1. Partitions each weight matrix into (overlapping) submatrices with fixed aspect ratio
2. Computes eigenvalues for each submatrix's correlation matrix
3. Averages the ESDs before measuring heavy-tailedness

For CNNs, the method flattens kernel dimensions before subsampling. The approach maintains critical spectral information while eliminating shape-induced distortions.

Real-World Impact

The team validated FARMS across diverse applications:

1. LLM Pruning

• Reduced LLaMA-7B perplexity by 17.3% at 0.8 sparsity
• Cut LLaMA-13B perplexity from 2029.20 to 413.76 with magnitude pruning
• Improved zero-shot accuracy across seven tasks

2. Image Classification

• Boosted ResNet-34 accuracy from 79.81% to 80.07%
• Eliminated need for problematic "layer selection" heuristics
• Produced more balanced layer-wise learning rates

3. Scientific ML

• Achieved 5.66% error reduction in PDE solving
• Outperformed previous HT-SR methods at all data scales

Why This Matters

Beyond immediate performance gains, FARMS provides more reliable model diagnostics. The team showed it better correlates with actual training quality in controlled experiments (Figure 14). The method also reveals that many layers previously excluded from analysis (due to extreme aspect ratios) were actually well-trained—they just needed proper measurement.

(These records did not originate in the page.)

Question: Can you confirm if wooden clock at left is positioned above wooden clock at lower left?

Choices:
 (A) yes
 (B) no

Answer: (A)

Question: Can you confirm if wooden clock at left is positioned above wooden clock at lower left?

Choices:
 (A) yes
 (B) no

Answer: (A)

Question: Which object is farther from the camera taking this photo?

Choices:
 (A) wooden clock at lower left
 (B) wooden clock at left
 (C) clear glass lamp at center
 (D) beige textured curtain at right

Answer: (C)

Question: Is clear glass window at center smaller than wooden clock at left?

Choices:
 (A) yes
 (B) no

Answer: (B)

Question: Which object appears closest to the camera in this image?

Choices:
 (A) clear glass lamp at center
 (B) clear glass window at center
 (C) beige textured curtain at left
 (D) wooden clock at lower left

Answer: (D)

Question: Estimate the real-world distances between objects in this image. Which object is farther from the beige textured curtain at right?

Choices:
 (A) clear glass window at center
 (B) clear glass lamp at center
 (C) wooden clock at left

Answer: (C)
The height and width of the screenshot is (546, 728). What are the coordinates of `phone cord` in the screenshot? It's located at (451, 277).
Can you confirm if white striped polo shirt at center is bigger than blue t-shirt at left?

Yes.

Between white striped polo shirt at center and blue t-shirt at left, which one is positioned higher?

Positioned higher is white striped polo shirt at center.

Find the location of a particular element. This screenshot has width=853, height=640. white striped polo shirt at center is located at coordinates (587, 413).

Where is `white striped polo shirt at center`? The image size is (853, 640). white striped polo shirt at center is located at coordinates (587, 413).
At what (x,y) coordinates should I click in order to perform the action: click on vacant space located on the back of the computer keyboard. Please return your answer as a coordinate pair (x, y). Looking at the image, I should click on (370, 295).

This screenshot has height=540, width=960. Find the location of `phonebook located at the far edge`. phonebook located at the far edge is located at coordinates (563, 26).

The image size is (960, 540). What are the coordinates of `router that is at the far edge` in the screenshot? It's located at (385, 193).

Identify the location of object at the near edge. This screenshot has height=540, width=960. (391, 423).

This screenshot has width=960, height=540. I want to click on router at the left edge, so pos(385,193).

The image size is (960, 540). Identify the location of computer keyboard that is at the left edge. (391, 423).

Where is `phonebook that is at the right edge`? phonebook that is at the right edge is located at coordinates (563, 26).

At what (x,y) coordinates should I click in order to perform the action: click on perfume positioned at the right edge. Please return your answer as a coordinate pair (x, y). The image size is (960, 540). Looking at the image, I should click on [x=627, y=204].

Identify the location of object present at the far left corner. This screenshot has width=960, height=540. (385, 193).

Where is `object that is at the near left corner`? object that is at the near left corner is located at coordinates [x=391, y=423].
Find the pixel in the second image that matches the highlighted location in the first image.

"This isn't just about fixing bias," notes co-author Yaoqing Yang. "It's about seeing neural networks more clearly. When we remove these measurement artifacts, we can make better decisions about model optimization, pruning, and architecture design."

The code is available on GitHub, and the implications span across AI research—from more efficient training to better-compressed models. As neural networks grow in size and complexity, tools like FARMS that provide clearer insights into their behavior will only become more valuable.